It’s no secret publishers have an on-again, off-again relationship with apps. They’re de rigueur one minute, and ill-advised the next.
App usage trends haven’t helped. Audiences may download plenty in earnest, but they typically only visit a handful over and over.
And, let’s face it, vying for audiences in other apps such as Facebook’s newsfeed, is, in many ways, just doubling your workload. (Check out this article on Medium explaining why fighting with Facebook’s algorithms for audience attention is a losing battle.)
But it’s social media that may have something to teach publishers about building engagement with audiences. We expect most of you have a great mobile Web offering already, but when it comes to your app approach, it might be time to look beyond recreating your front page.
Treating publishing apps more like “social media” and not “another home page” is a natural progression given the unique features and abilities of apps over mobile Web. Those features bring users back to an app once they’ve downloaded it, and drive time spent once they’ve re-engaged (making those users your most valuable).
So what exactly makes apps so unique? You’ve heard it before, but smart personalisation is one distinction.
The advantage of a native app is its highly interactive and intimate nature. Ask anyone to hand over his iPhone to you with its screen unlocked. Chances are he’ll outright refuse. What makes our phones so addictive is that they’re an extension of ourselves — highly personal and reflective of who we are as individuals.
You can capitalise on this by focusing on it like social media networks do. Allow your users to personalise their interaction with your brand and your content — they’re craving the ability to engage with you this way — and you’ll all but guarantee they’ll use the app.
Who says your app can’t look more like their profile page?
Take Bustle. The news media company, founded in 2013 and focused on Millennial women specifically, revamped its companion app last year. While the old app simply recreated Bustle’s home page, the revamp offered users the chance to pick and personalise from curated topics to match their interests.
Forbes reported in March that more than 250,000 readers have downloaded it. Granted, this isn’t a huge number. But the app boasts a 4.5-star rating in the App Store and the average session is seven minutes. This is certainly a brag-worthy metric to strive for, considering it relates to audiences viewing your content (and your ads), your way.
Once your users have identified their personal interests, you’ll have ample opportunity to monopolise their attention — provided they’ve enabled push notifications. Push is a way for your media company’s voice to live in their pocket. Push notifications will light up a phone and be the invisible pull that tugs a phone’s owner across a room. What other electronic cue wields that kind of power over us?

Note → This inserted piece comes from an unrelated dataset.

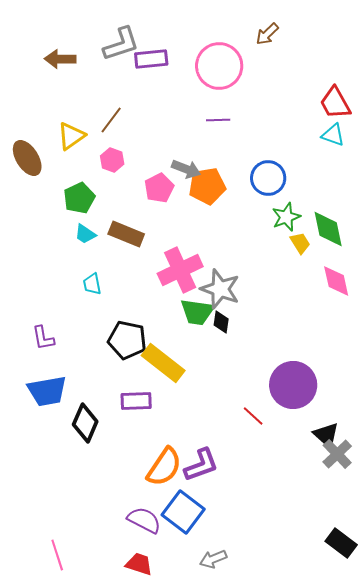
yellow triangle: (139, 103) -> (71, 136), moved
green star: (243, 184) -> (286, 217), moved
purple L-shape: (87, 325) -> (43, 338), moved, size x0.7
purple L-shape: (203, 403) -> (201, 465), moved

When that telltale alert goes off and the accompanying message is welcomed, a push notification fulfills our most basic needs for connection. But if this isn’t the case, look out. A frivolous update is likely to be met with an angry response.
The key here is making sure your users asked for the information. Personalisation goes hand-in-hand with push.
The Breaking News app has turned this truth into a thriving business model. The app not only has 50,000+ topics users can select from, it takes it a step further by layering multiple notification options like “news near me” into its personalisation model.
Along those lines, the Breaking News team launched an “emerging stories” feature just last year — but promised not to push too frequently or inundate users with anything they don’t want to see, ensuring the company keeps the delicate balance tipped in their app’s favour.
Breaking News and Bustle are proving that taking a lesson from social media rather than competing with it might be the key to winning in the app landscape.
Personalisation and push notifications are one lever to pull in this approach. And, as to the question of whether you should even have an app, investing in an end-user experience you can completely control is never a mistake.